My first blog post! How exciting!
So….. first off. I've never really blogged. (Thanks Maria). I'm sorry this post doesn't have superawesome photos attached to them, because I really don't know how to post them. Believe me. I tried. If someone wants to edit this to make it far more interesting, you have my permission.
I have been charged with offering a board members point of view into the Blue Ridge Summer Theatre Festival and Endstation in general. Let’s start with the latter and end with the former.
My journey with Endstation started about 3 years ago (wow…). Tell-Tale was heading to Fringe, and I got a phone call from a close friend who asked if I might be interested in joining Endstation’s Board of Directors. I came to Rebec Vineyards to visit with Endstation and left a full fledged member of the Board, (there may have been wine involved) about a year later, I found myself President of the Board (there was definitely wine involved)! All because of a single phone call.
Over the past few years I’ve seen some great members come (our current President and Treasurer: Steve Martin and Lynn Fielding, Amherst County School Superintendent Brian Ratliff, and E.C. Glass Director Jim Ackley) and we’ve seen some great members go (local go-getter Lynn Kable, vintner and class-act Richard Hanson, local personality and one of the best people in the world (and coincidentally, my t-ball coach) Mike Gallagher). We’ve got the stalwart group that has been with us from the beginning (our artistic director and capitan, Geoff Kershner and his father, Sweet Briar Professor Bill Kershner, and my personal favorite human being, Krista Franco, scenic artist extraordinaire!)

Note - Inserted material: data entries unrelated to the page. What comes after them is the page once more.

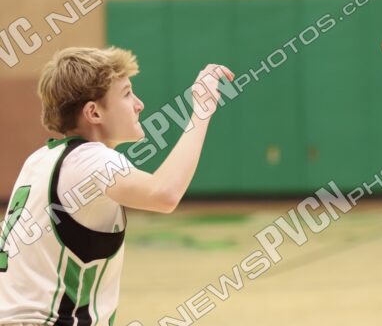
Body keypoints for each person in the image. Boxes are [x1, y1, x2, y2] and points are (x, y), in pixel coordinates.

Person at [0, 46, 233, 325]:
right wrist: (202, 111)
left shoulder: (39, 160)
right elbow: (165, 194)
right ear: (94, 113)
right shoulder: (88, 160)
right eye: (126, 94)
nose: (139, 104)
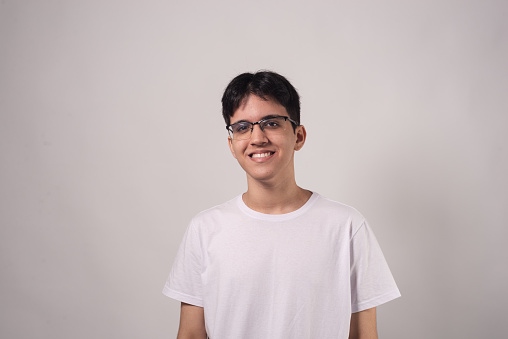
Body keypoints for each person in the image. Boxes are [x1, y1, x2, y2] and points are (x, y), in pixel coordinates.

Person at [163, 71, 401, 339]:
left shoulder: (346, 226)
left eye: (271, 123)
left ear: (298, 136)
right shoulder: (205, 229)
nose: (257, 138)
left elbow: (363, 336)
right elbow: (192, 335)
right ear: (232, 144)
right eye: (242, 127)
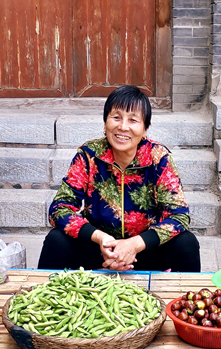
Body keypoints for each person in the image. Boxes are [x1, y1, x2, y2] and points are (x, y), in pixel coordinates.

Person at [37, 85, 200, 272]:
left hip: (145, 251)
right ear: (105, 122)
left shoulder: (158, 158)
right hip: (99, 250)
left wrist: (134, 245)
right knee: (56, 239)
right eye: (116, 117)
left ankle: (187, 300)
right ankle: (45, 297)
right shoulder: (89, 155)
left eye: (133, 120)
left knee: (187, 243)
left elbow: (179, 216)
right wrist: (100, 238)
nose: (123, 127)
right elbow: (59, 209)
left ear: (145, 129)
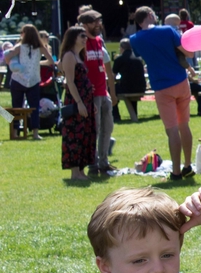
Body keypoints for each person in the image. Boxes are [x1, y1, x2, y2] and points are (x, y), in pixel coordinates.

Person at [130, 6, 196, 180]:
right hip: (180, 81)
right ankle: (188, 164)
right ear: (151, 15)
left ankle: (175, 171)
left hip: (161, 86)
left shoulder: (134, 39)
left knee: (172, 130)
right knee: (184, 125)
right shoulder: (168, 30)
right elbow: (188, 51)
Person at [78, 10, 118, 174]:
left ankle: (104, 162)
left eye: (98, 22)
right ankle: (92, 164)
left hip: (103, 92)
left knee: (107, 128)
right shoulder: (81, 42)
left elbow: (107, 69)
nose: (98, 25)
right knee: (93, 129)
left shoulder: (100, 41)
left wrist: (112, 92)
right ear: (85, 25)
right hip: (90, 94)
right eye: (94, 22)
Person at [3, 23, 54, 139]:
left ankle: (15, 132)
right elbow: (50, 61)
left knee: (16, 107)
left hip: (18, 80)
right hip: (34, 80)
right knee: (34, 107)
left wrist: (11, 63)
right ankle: (35, 133)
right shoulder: (41, 48)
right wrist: (37, 63)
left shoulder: (19, 47)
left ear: (24, 34)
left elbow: (7, 56)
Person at [58, 26, 96, 181]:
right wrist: (80, 103)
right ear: (73, 37)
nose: (85, 39)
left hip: (86, 100)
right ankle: (75, 172)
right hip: (75, 101)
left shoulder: (80, 55)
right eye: (82, 36)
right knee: (75, 134)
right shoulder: (69, 55)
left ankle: (81, 170)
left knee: (86, 135)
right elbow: (70, 82)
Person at [112, 39, 147, 123]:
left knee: (111, 90)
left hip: (127, 88)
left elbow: (112, 76)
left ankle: (115, 116)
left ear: (122, 48)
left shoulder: (120, 59)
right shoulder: (138, 58)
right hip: (141, 88)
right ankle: (134, 113)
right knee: (131, 84)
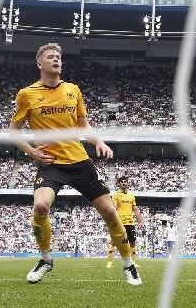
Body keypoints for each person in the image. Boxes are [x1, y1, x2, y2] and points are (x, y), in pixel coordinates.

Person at [9, 43, 141, 285]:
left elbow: (83, 124)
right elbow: (14, 131)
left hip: (80, 161)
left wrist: (99, 141)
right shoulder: (26, 94)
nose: (56, 60)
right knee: (40, 207)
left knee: (110, 212)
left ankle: (129, 264)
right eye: (51, 57)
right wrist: (31, 152)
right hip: (50, 164)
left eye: (59, 57)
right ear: (40, 64)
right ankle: (46, 259)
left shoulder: (73, 90)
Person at [106, 176, 144, 268]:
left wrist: (140, 221)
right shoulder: (116, 195)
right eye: (122, 182)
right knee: (114, 241)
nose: (124, 183)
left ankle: (133, 262)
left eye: (125, 182)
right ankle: (110, 262)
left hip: (130, 223)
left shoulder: (131, 196)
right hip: (120, 222)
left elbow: (135, 209)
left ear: (127, 183)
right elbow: (114, 208)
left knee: (132, 242)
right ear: (119, 184)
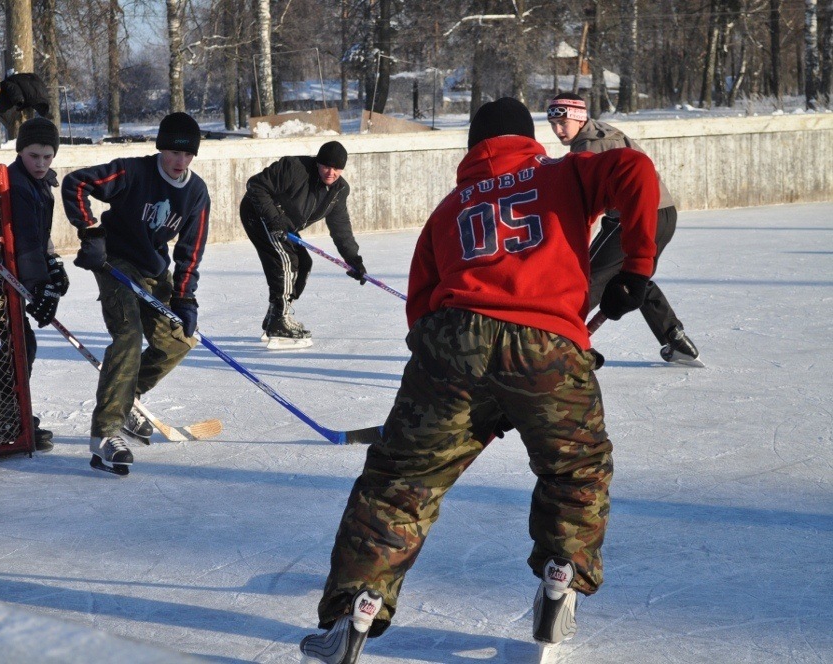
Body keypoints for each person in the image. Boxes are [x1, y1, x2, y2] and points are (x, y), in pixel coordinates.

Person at [299, 98, 661, 663]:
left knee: (399, 480)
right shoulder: (564, 172)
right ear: (528, 139)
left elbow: (420, 306)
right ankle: (561, 572)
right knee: (575, 466)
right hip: (548, 344)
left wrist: (450, 381)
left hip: (452, 342)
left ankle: (356, 609)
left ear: (472, 146)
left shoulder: (448, 210)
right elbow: (636, 170)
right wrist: (636, 268)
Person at [62, 112, 210, 475]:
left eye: (187, 154)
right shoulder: (133, 172)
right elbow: (75, 183)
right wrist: (91, 233)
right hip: (114, 262)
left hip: (154, 269)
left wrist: (185, 296)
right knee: (128, 336)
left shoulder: (196, 192)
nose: (180, 160)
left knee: (178, 341)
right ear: (160, 148)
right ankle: (106, 431)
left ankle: (127, 399)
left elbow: (191, 248)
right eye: (173, 152)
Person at [547, 93, 701, 365]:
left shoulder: (587, 147)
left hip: (631, 218)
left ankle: (555, 345)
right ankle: (674, 337)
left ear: (579, 118)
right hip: (664, 215)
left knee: (585, 279)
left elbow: (582, 204)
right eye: (553, 124)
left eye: (563, 122)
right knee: (631, 275)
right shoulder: (607, 132)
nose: (558, 130)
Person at [0, 117, 66, 452]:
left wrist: (54, 266)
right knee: (19, 339)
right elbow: (23, 242)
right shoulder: (16, 185)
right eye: (33, 155)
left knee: (21, 340)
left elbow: (38, 237)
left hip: (12, 266)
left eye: (46, 156)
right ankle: (4, 418)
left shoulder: (40, 183)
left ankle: (5, 413)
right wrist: (40, 287)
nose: (40, 163)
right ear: (20, 151)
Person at [239, 140, 366, 349]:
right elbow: (256, 185)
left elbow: (340, 226)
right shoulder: (295, 168)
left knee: (304, 263)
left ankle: (276, 314)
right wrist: (273, 221)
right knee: (286, 260)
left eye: (337, 168)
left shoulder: (339, 191)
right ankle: (279, 320)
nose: (331, 173)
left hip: (283, 222)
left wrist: (353, 259)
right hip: (259, 213)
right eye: (326, 166)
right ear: (318, 163)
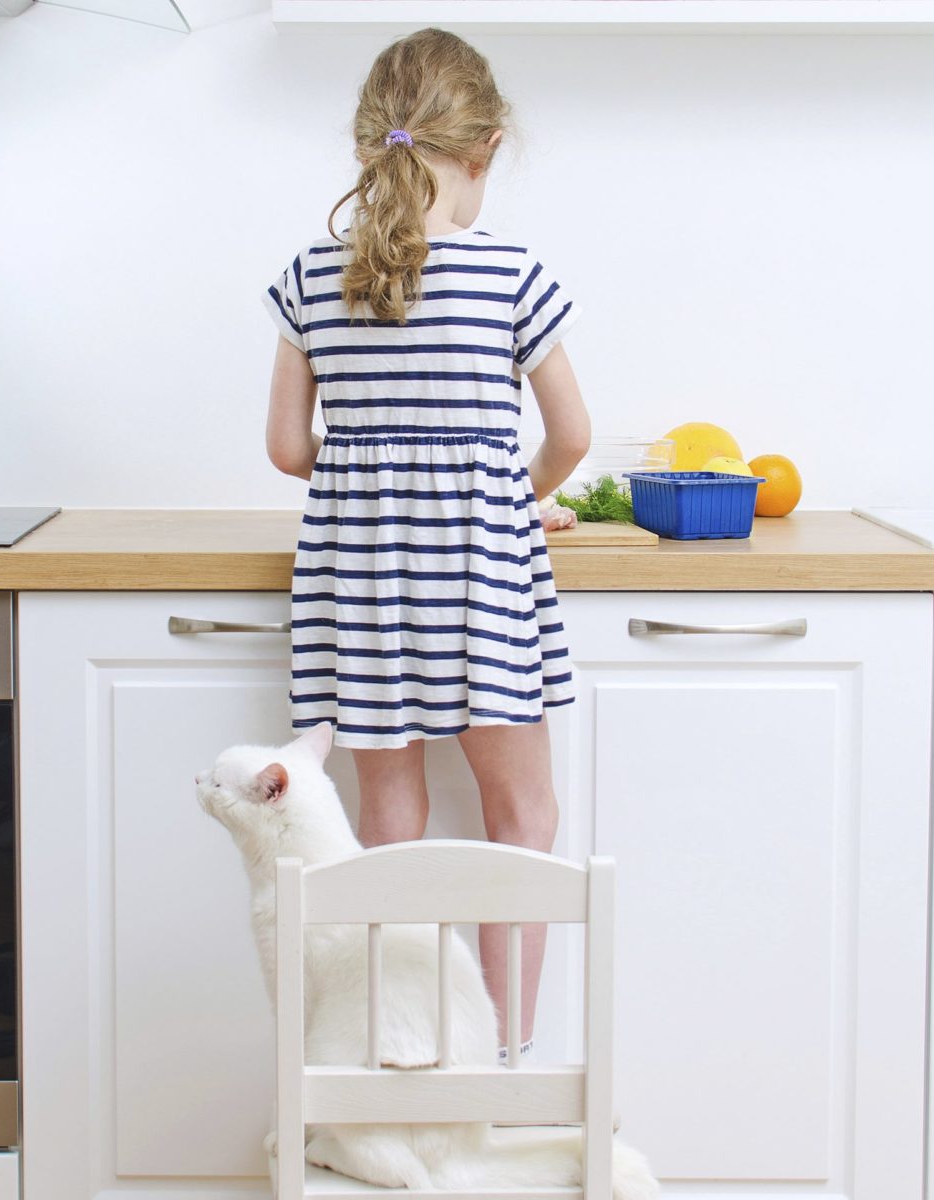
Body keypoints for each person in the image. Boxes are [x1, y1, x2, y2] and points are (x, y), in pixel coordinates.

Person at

I feel like I’ve been involved with theatre my entire life. From trodding the boards with my fellow local thespians, to now being involved in the structure of a theatrical company in an advisory position theatre has always been a part of my life. But as much as I love theatre, I love this area more. I’ve had the opportunity to travel quite a bit over the last decade of my professional life and I have yet to find a place I love as much as Amherst County and Central Virginia. For me (and I’m sure this goes for others on the board), Endstation provides a vital cultural service to this community. That’s what hooked me early on: that burning desire to provide high quality professional theatre in rural Virginia.
Every year, I’m amazed by the talent that descends upon our sleepy little community. And the impact is great. Farmers and small businessman have approached me to ask why we aren’t doing that “Hurricane Camille play” this year. The buzz from friends at church who ask, “Have you seen Alice yet?! It’s amazing!”, or even my own bricklayer father, who may not be the common theatregoer inquiring “What’s this about a Civil War Hamlet? Do they need any help?” To see the uncommon theatregoer being excited about what we do is a pleasure to behold.
Every year we meet new talented actors and actresses. And then there is the joy of seeing actors from previous year’s productions excited to return back to our home, and learning more about them. And then there is the joy of seeing these actors perform karaoke, and then having random people call me at my place of business to make sure they’ll be returning the following week, because they made their night. Endstation, in so many ways, is leaving a lasting impact on our community. And that's a good thing.
For me, Endstation is now a huge part of my summer. Whether it’s sitting in on the occasional rehearsal, discussing fundraising for this year’s productions, designing posters and printing flyers, or in my case right now, preparing food for a donor appreciation reception, Endstation has become an integral part of my life. And in my case, as I’m sure is the case for the rest of the board, it’s not a pleasure to work for Endstation. It’s an honor. It’s an honor to be part of a team of such amazingly talented professionals who not only bring theatre to a place, but bring a place, OUR place, to theatre. It's an honor to know Endstation and it's an honor, in my own small way, to be part of Endstation.
So that's my blog, as uninteresting as it may be. But hopefully you have a better understanding of us "gray hairs" who meet quarterly (and sometimes more often) to discuss the direction of the company and what we need to do to get a job done. Speaking of jobs to be done, I've gotta run, dessert skewers for tonight’s reception aren’t going to make themselves.